Differences in median concentrations of glial cell-derived neurotrophic factor (GDNF) in cerebrospinal fluid of patients with Failed Back Surgery Syndrome (FBSS) and a functioning spinal cord stimulator (SCS) vs matched controls with osteoarthritic back pain, N=9. Wilcoxon Matched Pairs Signed-rank Test, P=0.002.

Figure 3
figure 3

Correlation between concentration of glial cell-derived neurotrophic factor (GDNF) in cerebrospinal fluid (CSF) and SCS frequency in Hertz (Hz), N=9, assayed in duplicate. Spearman’s ranked correlation co-efficient, r=0.736, P=0.029.

Discussion

Several limitations existed in this study: small sample size and observational nature.
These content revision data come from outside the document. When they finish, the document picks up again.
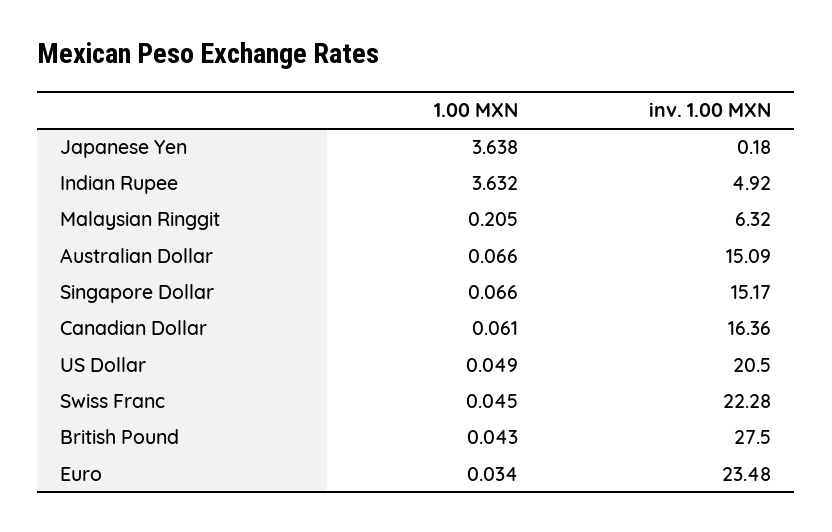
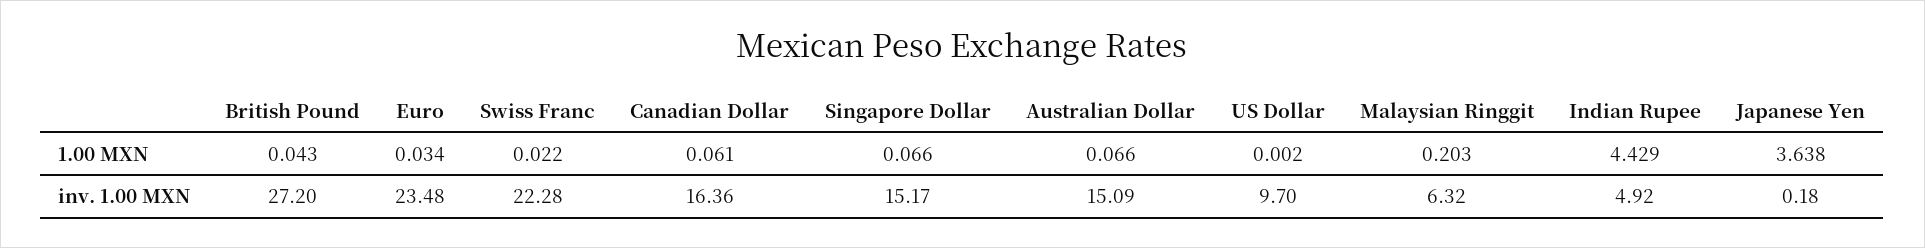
1.00 MXN, Indian Rupee: 3.632 -> 4.429
1.00 MXN, Malaysian Ringgit: 0.205 -> 0.203
1.00 MXN, US Dollar: 0.049 -> 0.002
inv. 1.00 MXN, US Dollar: 20.5 -> 9.7
1.00 MXN, Swiss Franc: 0.045 -> 0.022
inv. 1.00 MXN, British Pound: 27.5 -> 27.2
However, this is a preliminary finding that suggests that, compared with arthritic low back pain, concentrations of GDNF in CSF are elevated in a neuropathic pain syndrome such as FBSS and that levels correlate with the frequency of SCS that provides pain relief in these patients. Little is known about the mechanism of action of SCS, even in conditions known to respond well. There can be non-response rate of up to 30% and diminution in effect over time in responders, which are not explained by changes in γ-amino butyric acid.5

One of the major roles of GDNF is in supporting the survival of motor and dopaminergic neurons. The clinical availability of GDNF as a therapy for Parkinson’s and motor dysfunction has been hampered by side effects and the need for an intracerebral-ventricular mode of delivery. If there is a relationship between GDNF and SCS frequency, then it may be bi-directional and SCS might represent a means of modulating endogenous GDNF, thereby attenuating some of the side effects and avoiding the need for a more invasive delivery system. Although lumbosacral stimulation can induce standing and rhythmic locomotor-like stepping movements in animal models, there is a recent report of a patient with a clinically motor complete cervical injury who regained voluntary control of leg movement, but only in the presence of epidural stimulation.6 Standing and movement were facilitated by two different frequencies of stimulation and the emergence of supraspinal control of lower limb movement was accompanied by improvements in mood and bladder activity. Although speculative, a modulation of GDNF could account for the improvements in mood, locomotor and bladder function.

In conclusion, it appears that lumbosacral SCS is emerging as a means of augmenting or facilitating rehabilitation after spinal cord injury. The results in this study suggest a relationship between SCS frequency and GDNF level that may underlie the efficacy of SCS.